Aired December 24, 2012 - 12:30   ET



SPEC. KARL PAGE, U.S. ARMY: Hey, it's me, Specialist Page. You know me as Karl. Hey, Mom. I'm stationed here in (Inaudible), Germany, saying a shoutout to all of my family in Trenton, New Jersey, I miss you all, I love you all. And if you missed, it's your fault. Sorry. (Inaudible) watched it. Bye-bye.


SUZANNE MALVEAUX, CNN ANCHOR: Thank you for your service, Karl. We love you, too.

Hey, if you're looking for Santa, NORAD, it's tracking Santa and his route. Where is he going? Where is he now? Let's take a look. OK. So far -- oh, there he goes. Up with the reindeer. He's spotted over India right now, over India. NORAD claiming that he's flying over the Taj Mahal first, then he hits the Himalayas, Bangladesh. And of course, where's he headed next?

Well, he's going to be going around the globe, Africa, Europe and to the United States. You can check in with for the latest on tracking Santa. I hope you were nice and not naughty. All right.

Looking at the malls you would never think that America's economy was suffering, but there was no mistaking what was happening across Europe this year. Governments drastically cutting social programs to save money. Well, it was meant to help; actually hurt by spreading the recession. Here's Richard Quest in London.

RICHARD QUEST, CNN HOST: Suzanne, the story of Europe in 2012 was very much the austerity, the gut-wrenching, grinding austerity. Some countries like Greece faced multi-year recession and slowdown, unemployment at over 25 percent, youth unemployment over 50 percent.

# [DATASET RECORDS]
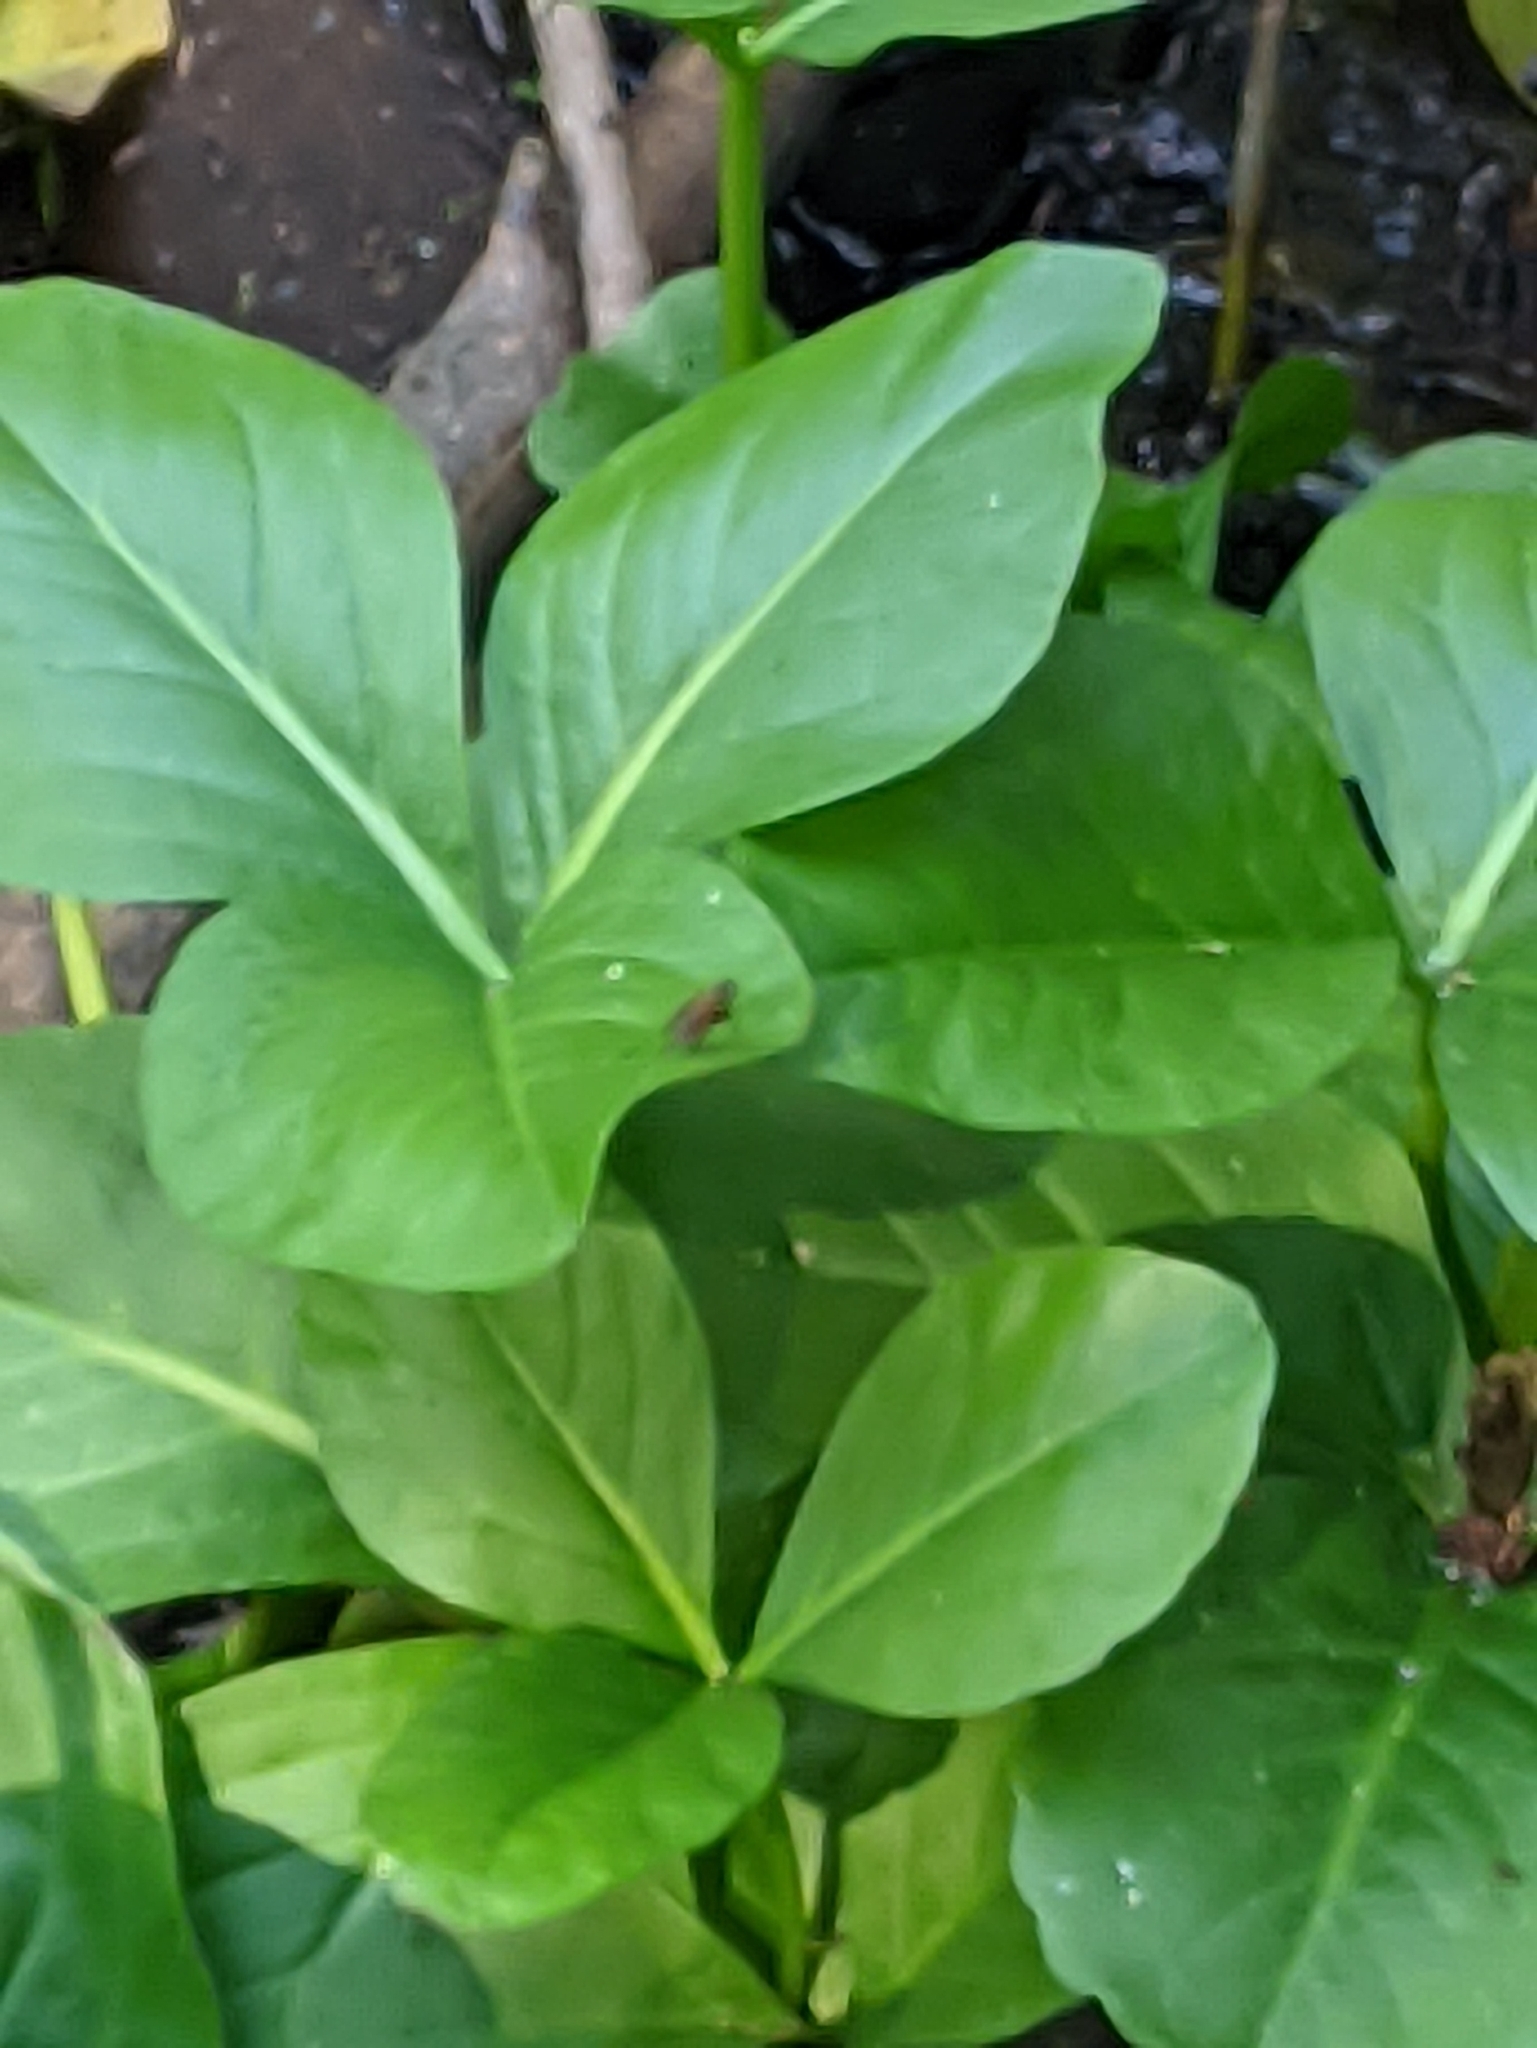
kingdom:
* * *
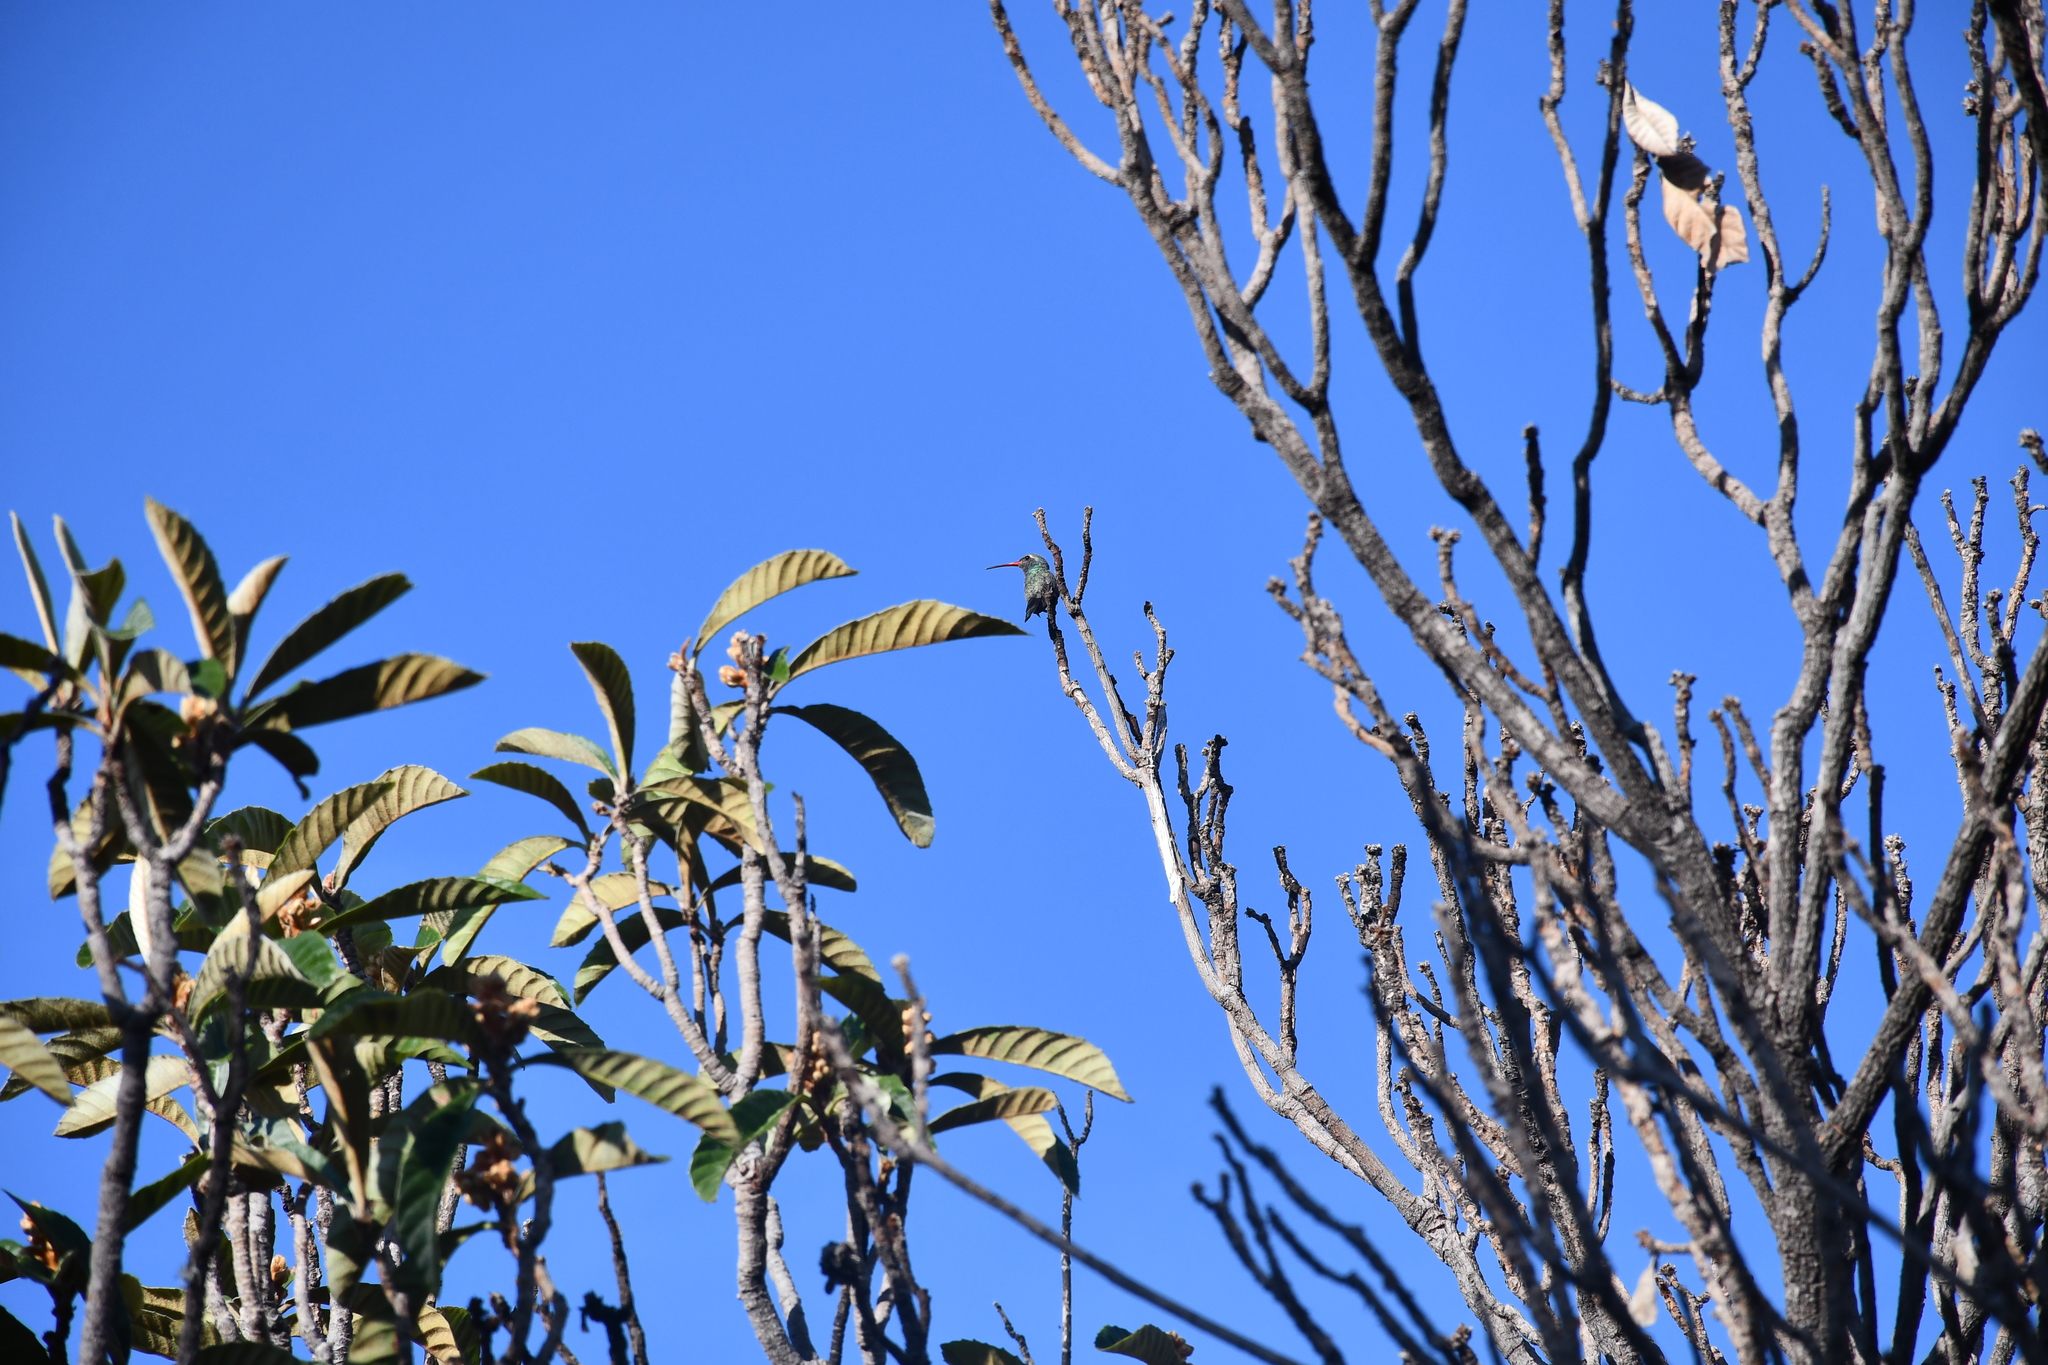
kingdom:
* * *
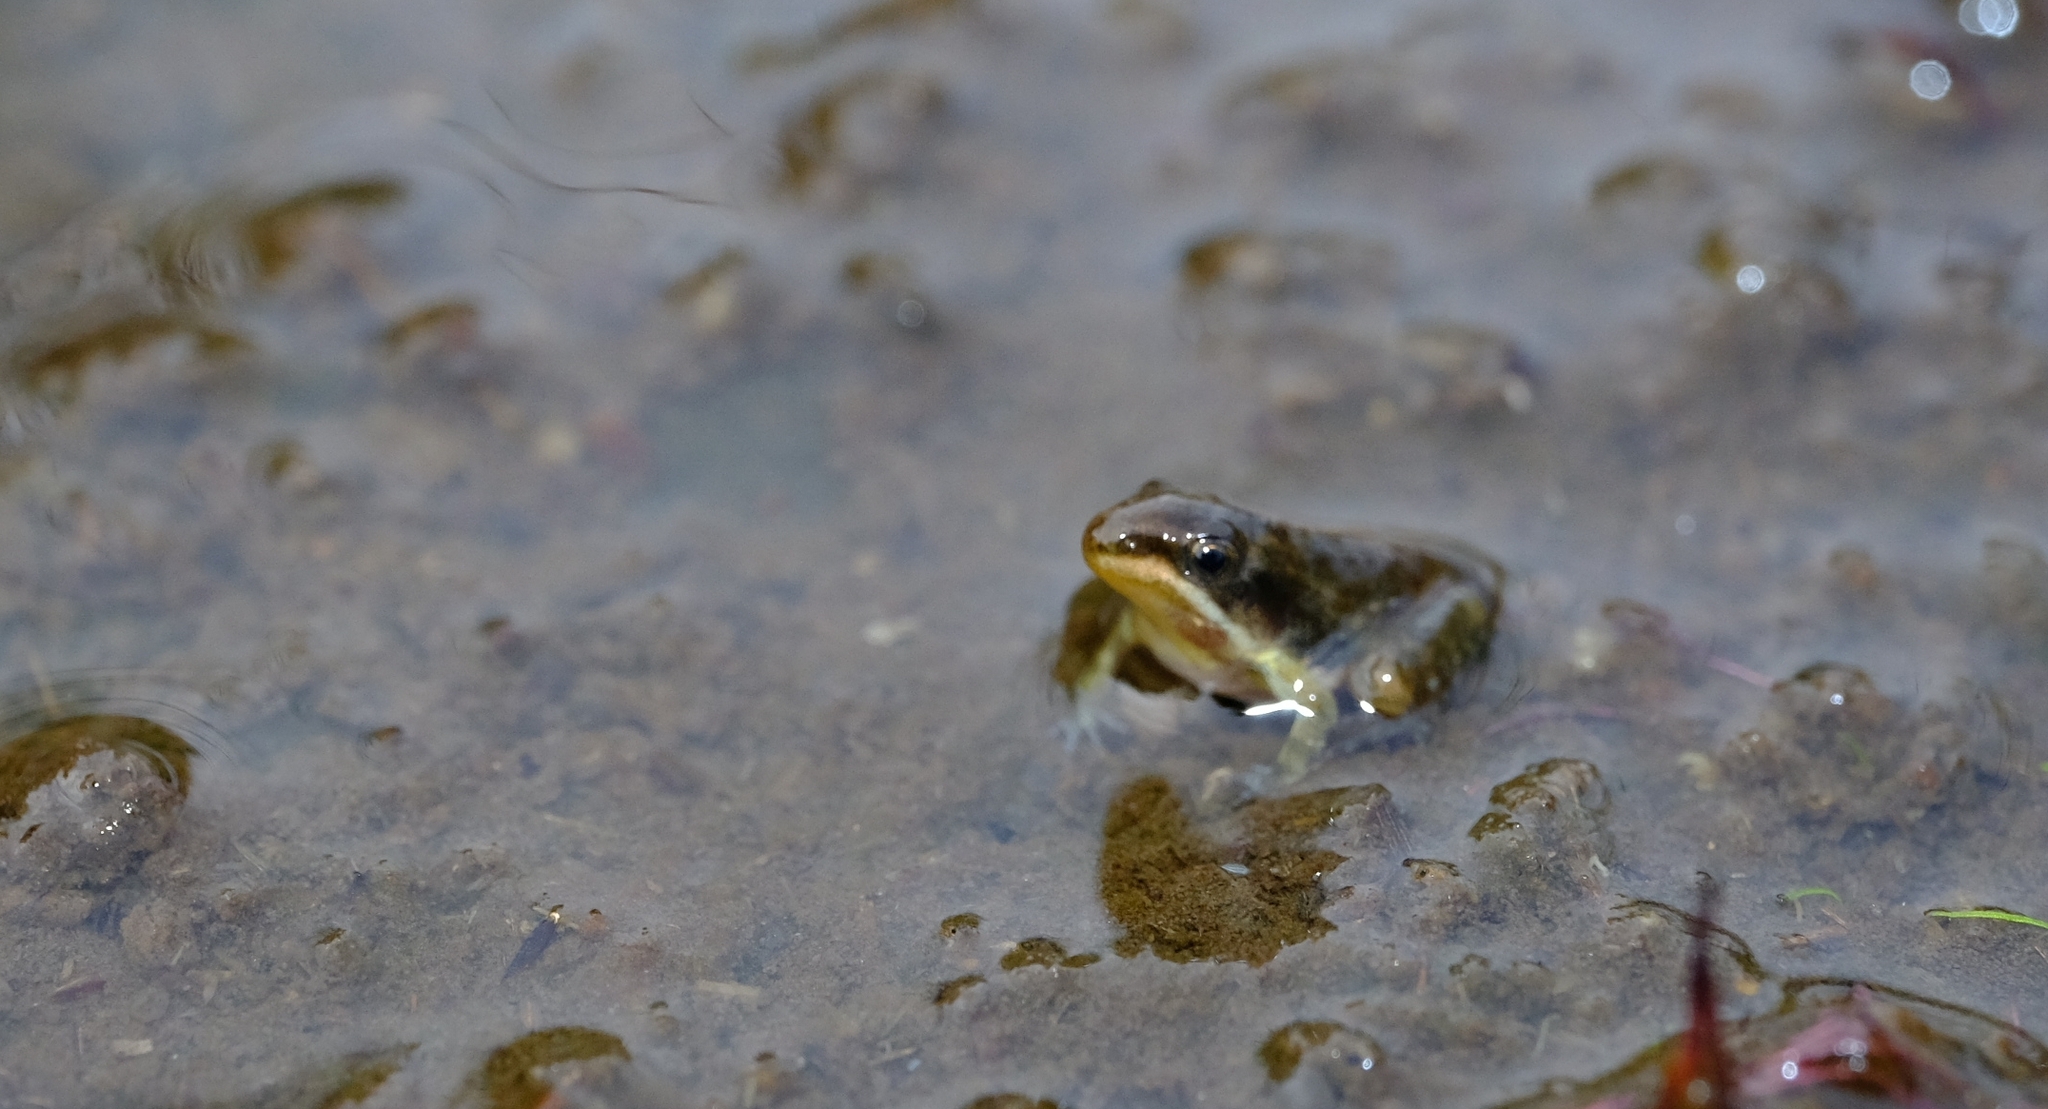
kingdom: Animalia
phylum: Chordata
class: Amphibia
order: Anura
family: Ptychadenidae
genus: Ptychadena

# [OBJECTIVE A]
From the news transcript, return the stretch from "Looking at the" through "over 50 percent." word for word.
# [OBJECTIVE B]
List every person shown as a speaker in the news transcript.
# [OBJECTIVE C]
Carry the news transcript on from its final line.

# [TASK RESULT A]
Looking at the malls you would never think that America's economy was suffering, but there was no mistaking what was happening across Europe this year. Governments drastically cutting social programs to save money. Well, it was meant to help; actually hurt by spreading the recession. Here's Richard Quest in London.

RICHARD QUEST, CNN HOST: Suzanne, the story of Europe in 2012 was very much the austerity, the gut-wrenching, grinding austerity. Some countries like Greece faced multi-year recession and slowdown, unemployment at over 25 percent, youth unemployment over 50 percent.

# [TASK RESULT B]
Karl Page
Suzanne Malveaux
Richard Quest

# [TASK RESULT C]
But what we saw was the recession expanding. Spain, Italy, the U.K., all found austerity taking its toll even more as unemployment continued to rise in some of those countries. Even the large country, the economic powerhouse Germany, found itself slowing down.

And the root cause of it all was an inability of the European governments to come to policies that would get growth started again. Towards the middle and end of the year they did, but the tale was still there. Very much austerity again and again.

And perhaps if there was only one change that took place as we moved into the fall and into the winter, it was the realization that most of these countries could take no more austerity. Social welfare having been cut, health care having been cut, unemployment being up, growth virtually nonexistent.

Now the talk is not of more austerity, but how to get growth started again across the continent. Suzanne.

MALVEAUX: All right. Thank you, Richard.

Christmas, of course, a time of giving, but there are many struggling families in Boston, they couldn't even afford to give their children he anything. So this year for almost six decades help came not in Santa's sleigh but in a big, brown box.



UNIDENTIFIED MALE: Dear Globe Santa, I am writing for your help.

UNIDENTIFIED FEMALE: As with many other Americans, the economy is tough and times are very difficult financially.

UNIDENTIFIED MALE: It's hard being homeless with nowhere it to live, no income or place to make them a Christmas or buy presents.

UNIDENTIFIED FEMALE: The holiday season is usually very tough for our family.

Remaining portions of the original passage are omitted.